Results and discussion

Test resultsopen allclose all

Any other information on results incl. tables

Table: Summary of test results - plate incorporation tests

Test	Species	Tissue	Revertants per plate
			TA-1535		TA-1537		TA-1538		TA-98		TA-100
			Plate 1	Plate 2	Plate 1	Plate 2	Plate 1	Plate 2	Plate 1	Plate 2	Plate 1	Plate 2
1. Non-activation
Solvent control	--	--	31	23	31	19	19	18	22	21	201	248
Positive control	--	--	>1000	>1000	895	461	>1000	>1000	>1000	>1000	>1000	>1000
Test 0.30000%	--	--	34	22	26	26	9	26	40	22	291	196
0.15000 %	--	--	23	21	40	30	16	12	30	33	266	212
0.07500 %	--	--	28	36	16	16	19	21	36	29	247	245
2. Activation
Solvent control	Mouse	Liver	25	40	20	12	22	23	24	19	111	123
	Rat	Liver	20	20	14	11	32	28	40	59	89	77
	Monkey	Liver	16	41	12	6	22	36	51	60	57	71
Positive control	Mouse	Liver	202	154	303	516	>1000	>1000	167	129	123	100
	Rat	Liver	94	91	>1000	127	462	500	239	173	154	181
	Monkey	Liver	513	375	80	119	>1000	>1000	142	183	167	285
Test 0.30000%	Mouse	Liver	21	26	25	15	21	20	34	30	150	160
0.15000 %	Mouse	Liver	27	35	26	17	19	21	33	36	141	151
0.07500 %	Mouse	Liver	39	54	15	20	20	17	31	42	152	156
Test 0.30000%	Rat	Liver	15	19	12	14	17	10	65	65	94	101
0.15000 %	Rat	Liver	18	18	6	19	13	18	64	65	84	86
0.07500 %	Rat	Liver	16	23	13	8	30	11	58	52	66	78
Test 0.30000%	Monkey	Liver	37	30	9	13	24	18	55	34	57	57
0.15000 %	Monkey	Liver	31	40	13	10	21	18	62	33	58	78
0.07500 %	Monkey	Liver	25	36	14	8	21	13	61	43	57	67

Applicant's summary and conclusion

Conclusions:

The test item did not induce gene mutations by frameshift or base-pair substitution in the genome of the tester strains used.
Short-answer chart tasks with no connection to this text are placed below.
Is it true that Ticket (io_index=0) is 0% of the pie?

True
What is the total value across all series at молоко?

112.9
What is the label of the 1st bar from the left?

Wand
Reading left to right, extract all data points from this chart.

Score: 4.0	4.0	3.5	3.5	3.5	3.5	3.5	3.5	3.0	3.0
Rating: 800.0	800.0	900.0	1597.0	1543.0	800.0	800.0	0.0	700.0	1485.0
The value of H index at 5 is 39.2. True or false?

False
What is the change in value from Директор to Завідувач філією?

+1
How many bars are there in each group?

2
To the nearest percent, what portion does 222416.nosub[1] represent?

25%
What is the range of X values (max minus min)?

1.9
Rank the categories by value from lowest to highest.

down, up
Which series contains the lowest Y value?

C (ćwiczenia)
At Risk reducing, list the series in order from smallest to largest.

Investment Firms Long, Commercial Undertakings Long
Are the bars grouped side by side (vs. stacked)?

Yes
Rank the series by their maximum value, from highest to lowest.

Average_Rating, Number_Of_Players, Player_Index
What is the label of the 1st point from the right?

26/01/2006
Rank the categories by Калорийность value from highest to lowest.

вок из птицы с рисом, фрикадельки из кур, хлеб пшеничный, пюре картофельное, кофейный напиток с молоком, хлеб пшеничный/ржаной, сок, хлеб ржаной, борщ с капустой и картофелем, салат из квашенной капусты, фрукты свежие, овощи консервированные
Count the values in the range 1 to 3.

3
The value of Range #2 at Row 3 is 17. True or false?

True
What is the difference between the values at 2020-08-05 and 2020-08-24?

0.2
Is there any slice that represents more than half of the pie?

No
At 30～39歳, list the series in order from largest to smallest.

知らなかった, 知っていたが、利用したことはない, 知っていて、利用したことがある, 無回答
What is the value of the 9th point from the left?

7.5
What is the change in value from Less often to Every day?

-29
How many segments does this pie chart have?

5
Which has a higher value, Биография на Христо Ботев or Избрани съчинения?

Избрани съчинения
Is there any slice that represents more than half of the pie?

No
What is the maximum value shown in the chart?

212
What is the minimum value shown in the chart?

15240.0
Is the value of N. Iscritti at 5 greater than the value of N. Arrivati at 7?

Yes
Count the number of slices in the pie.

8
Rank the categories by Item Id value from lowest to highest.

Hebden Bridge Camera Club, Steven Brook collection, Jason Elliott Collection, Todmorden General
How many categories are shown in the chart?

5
Therefore, the substance is considered non-mutagenic in this bacterial reverse mutation assay.

Executive summary:

The genetic toxicity of ascorbic acid was tested in-vitro using bacteria (S. typhimurium, strains TA 98; TA100, TA1535, TA1537 and TA1538) with metabolic activation (S-9 from mouse, rat and monkey) using the plate incorporation method. The test substance (maximum dose 0.3 % (w/v)/plate) was incubated at 37°C for 48 to 72 hours. The number of his-independent colonies were counted thereafter. Ascorbic acid was negative in this bacterial reverse mutation test (Litton Bionics, 1976).